On the evening of his financial apocalypse, the piteous state of his cold, pitch-dark room is enough to sum up his stark poverty and hopeless state. Everything about him is a perfect veil of his impending transformation from being a learned pauper to London’s most renowned millionaire. Three mails arrived. He expects to these to be ‘three more rejection notes’ of his manuscript from publishers. Against the odds, it turns out that the first mail is not only an unanticipated reply to his desperate loan-request from a friend who has made some fortune in Australia, but also with it is the fifty pounds he had begged from him. The letter is also to introduce Geoffrey to a blue-blooded man who can turn around his life. The second is a solicitor’s notice on Geoffrey Tempest’s inheritance of millions of fortune from a deceased uncle. The third is a letter from Prince Lucio Raminez, the aristocrat being introduced, who befriends him and proceeds to be influential in the management of his assets and in spreading his fame as one of London’s wealthiest men.

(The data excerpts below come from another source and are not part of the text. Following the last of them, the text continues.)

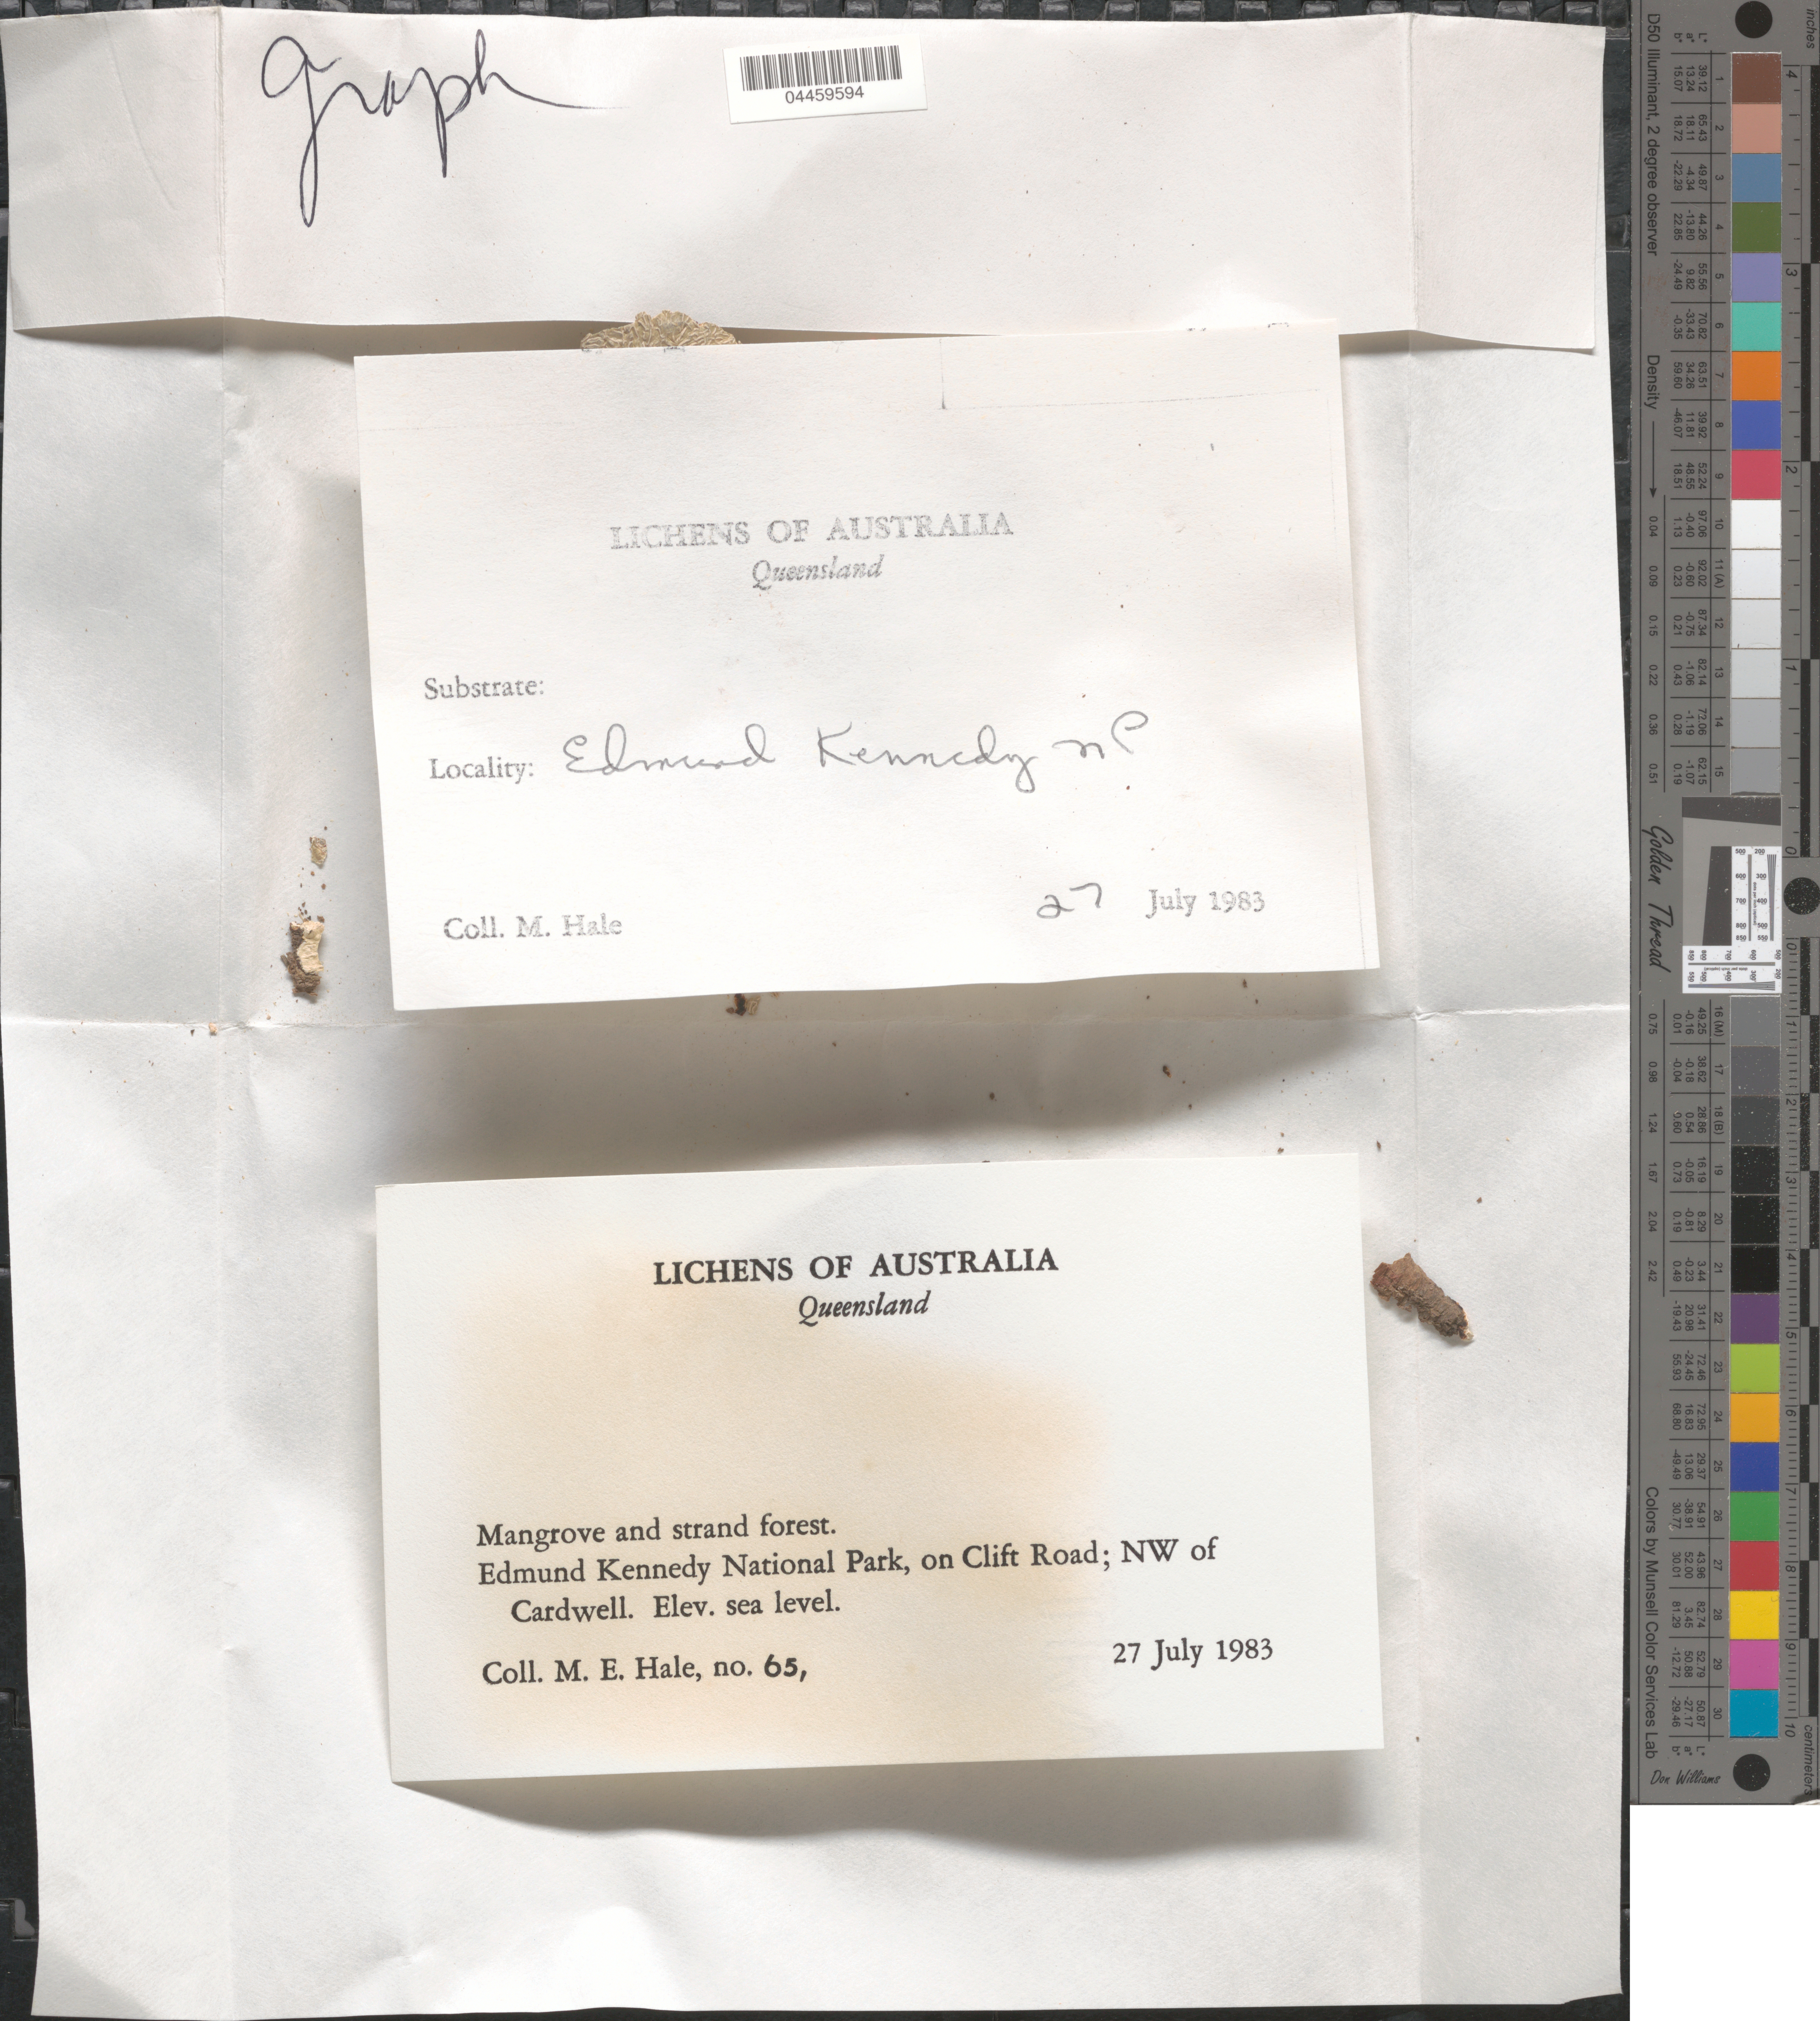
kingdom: Fungi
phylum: Ascomycota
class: Lecanoromycetes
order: Ostropales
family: Graphidaceae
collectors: M. Hale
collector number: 65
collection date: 1983-07-27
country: Australia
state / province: Queensland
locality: Edmund Kennedy National Park, on Clift Road; NW of Cardwell .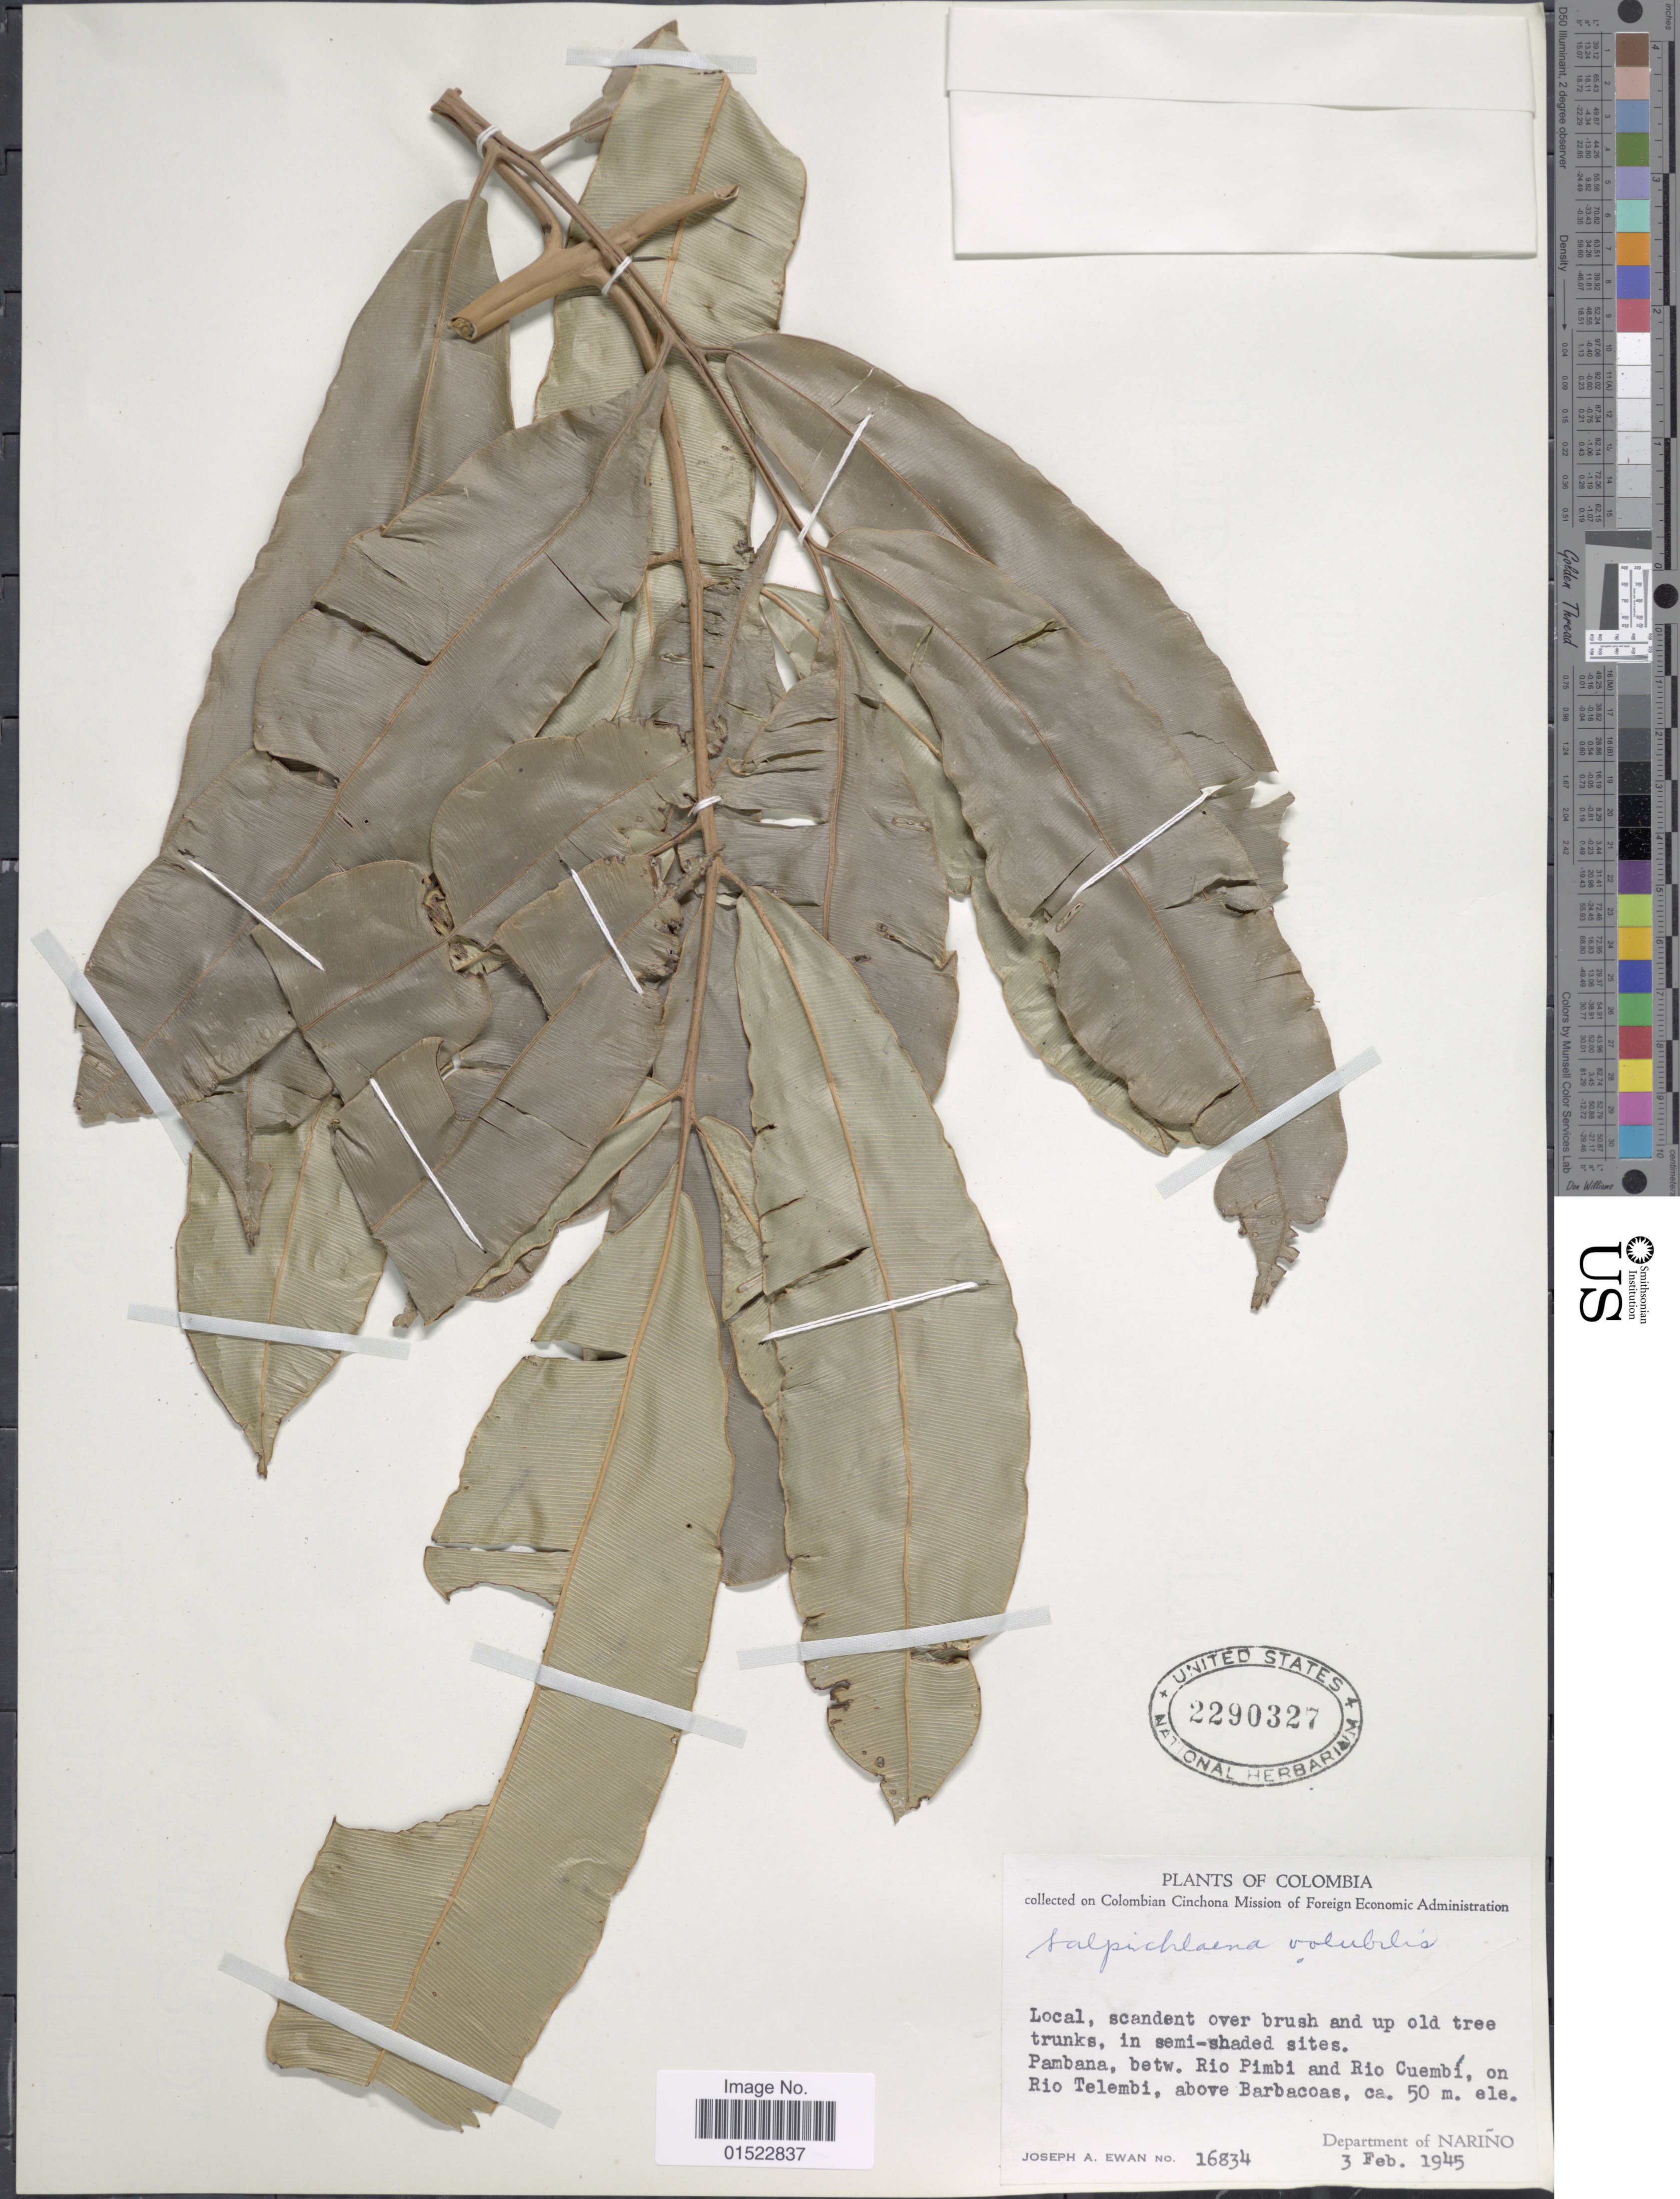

Being the kind that is neither superstitious nor believes in religion’s Satan and God, Geoffrey Tempest does not question—but is simply overwhelmed by—the eerily impressive Prince Lucio Raminez. With Prince Raminez, he rents in London’s most exclusive hotel. In hope for gratification and vengeance, Geoffrey decides to make up for the ridicule his genius has suffered from numerous cynical publishers. He uses his massive fortune to orchestrate a pomp of advertisement for what he considers his ‘original and most genius manuscript’ but with the mind of winning the love of the public as the most refined writer in England.
Despite enjoying living in a world far from his previous depravity, Geoffrey suffers a chronic lack of happiness largely because of being haunted by the hypocrisy of his current way of life, contrasting with much of the noble virtues he had written in his novel, and the failure of his paying off the best publishers and critics to usurp a one Mavis Clare’s position as the best writer in London.
He is left to believe that happiness and fulfilment may be found in finding true love from a woman he is obsessed with. As a result, under the persuasion of Prince Raminez, he throws an extravagant wedding as he marries Sibyl, the most beautiful woman in London. While concealing her obsession with Prince Raminez’s charm, Sibyl is oblivious of his (Prince Raminez) intense hatred for women. She attempts a sedulous pleading for Prince Raminez’s love as Geoffrey eavesdrops and commits suicide following the embarrassment. But for Geoffrey, the most unperceivable truth as to why Prince Raminez is unmarried and bears severe loathing toward every woman beneath the sky lies beneath his true identity as the biblical Lucifer who suffers eternal sorrow.
In a fictitious but truly reflective writing, Marie’s Corelli’s novel not only dares into unrequited love but also explores the jeopardy of insincere media and literature on human life and society. It turns the tables on a modern society of many people with ambitions and egos that do not imply achievement of the common good. It casts a light on how many people’s work is a mask of the mammoth of hypocrisy that lies behind their very work.
The Sorrows of Satan indubitably, while questioning the true source of evil and the fall of social values, is far from being a theological-pamphlet. It is as much captivating, dramatic and thrilling a work of fiction as it is an unusual book whose qualities and eeriness of plot and characters dissects several phenomena of modern society looked at through unfamiliar lens. It transcends many works of literature by women of a century different from the present in such a way as to be crowned one of the bestsellers of the time. Marie’s novel defies the belief that old books are novels to be merely dusted from a century old chest to throw in the fireplace.
Mitchel Tumuhimbise is from Kampala, possibly “cursed with imagination” that makes him create surreal-worlds in speculative short fiction–part of which was shortlisted for Black Letter Media’s The Short Story is Dead, Long Live The Short Story 2017 competition. His other written work can be found on Kalahari Review and several other online spaces.